O investimento em fundos no exterior ainda tem uma burocracia adicional. O
cidadão que possui mais de 100.000 dólares fora do Brasil precisará entregar uma
declaração anual ao Banco Central onde vai informar a quantidade de dinheiro que
possui no exterior e em que países estão os recursos.
Então quando vale a pena?
Com tantos empecilhos, especialistas indicam que os brasileiros mantenham
dinheiro aplicado no exterior em apenas duas situações. A primeira delas é para
quem já enviou dinheiro para fora do país no passado e não planeja trazê-lo de
volta porque pode precisar arcar com despesas em dólar no futuro. O outro caso é
para uma possível inversão no fluxo de moeda estrangeira ao Brasil. Nos últimos
anos, o dólar se desvalorizou muito, reduzindo o poder de compra local de quem
comprou a moeda americana lá atrás.
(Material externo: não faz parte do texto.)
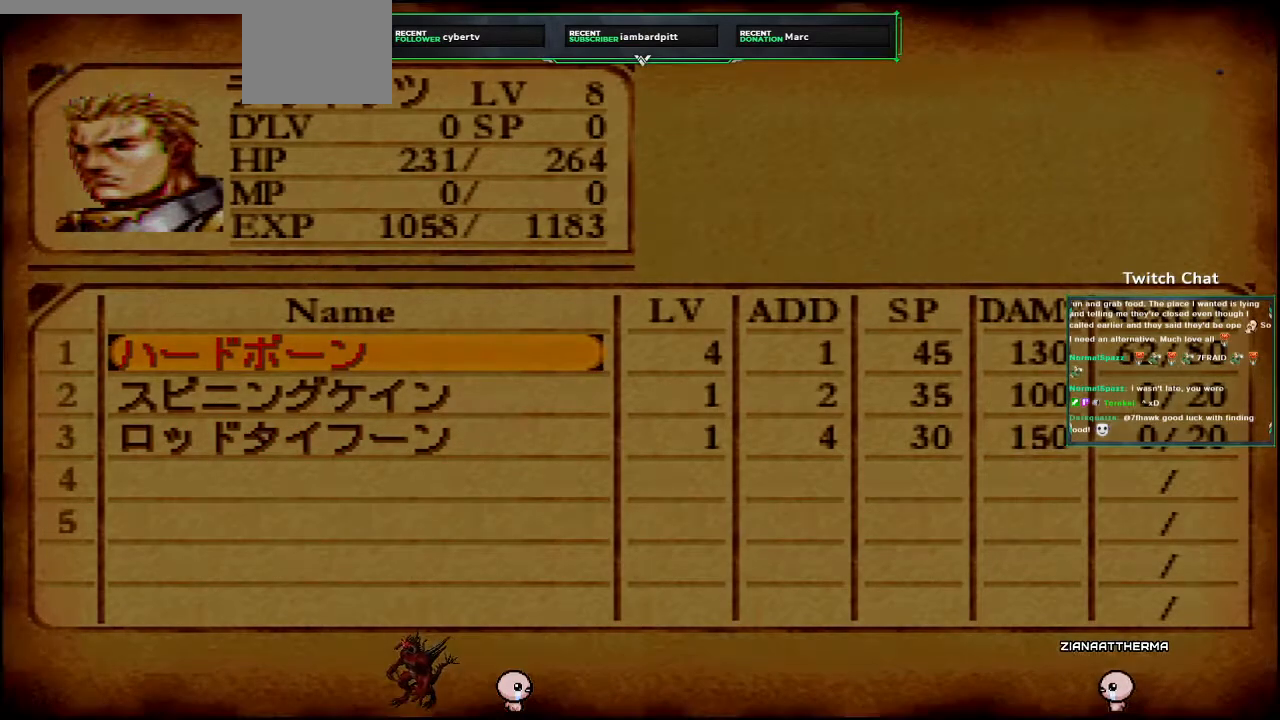
{"dt_ms": 500, "buttons": [], "left_stick": "center", "right_stick": "center", "events": [[267, "CROSS", "up"]]}
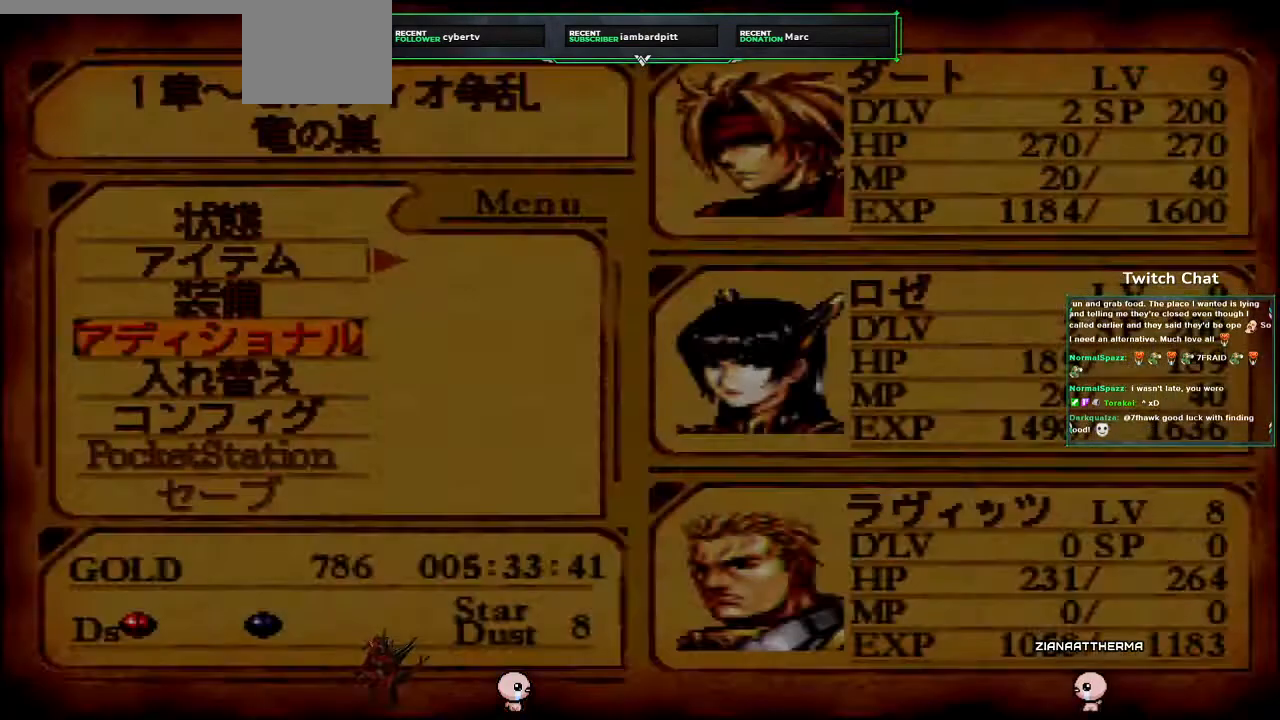
{"dt_ms": 1000, "buttons": [], "left_stick": "center", "right_stick": "center"}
No entanto, com a expectativa de aumento do
déficit brasileiro em conta corrente para 60 bilhões de dólares em 2010, já há
no mercado quem acredite que o câmbio vai para cima em breve. "Se o dólar
continuar em baixa, não é inteligente investir fora do país", diz Jan Karsten,
diretor de investimento do Citibank no Brasil. "O Brasil vive um ótimo momento
econômico e há muitas alternativas interessantes de investimento por aqui", diz
.
Já Otávio Vieira, diretor de investimentos do Safdié Gestão de Patrimônio,
afirma que a diversificação da carteira é o maior objetivo dos clientes que lhe
procuram para investir no exterior. Um especialista que pediu para não ser
identificado diz que, entre seus clientes, há uma empresa que terá de pagar um
compromisso em coroas norueguesas dentro de alguns meses e não consegue fechar
internamente um contrato que a proteja desse risco. Outro exemplo é de um
empresário do setor siderúrgico que quer ter uma exposição em ações do setor de
consumo na China e não encontra na bolsa brasileira opções de investimento. Ou
então um rico empresário que já planeja sua sucessão financeira e soube que em
algum país há uma legislação mais favorável para a transmissão de heranças. A
partir desses exemplos, é possível inferir que investir no exterior é mesmo para
poucos.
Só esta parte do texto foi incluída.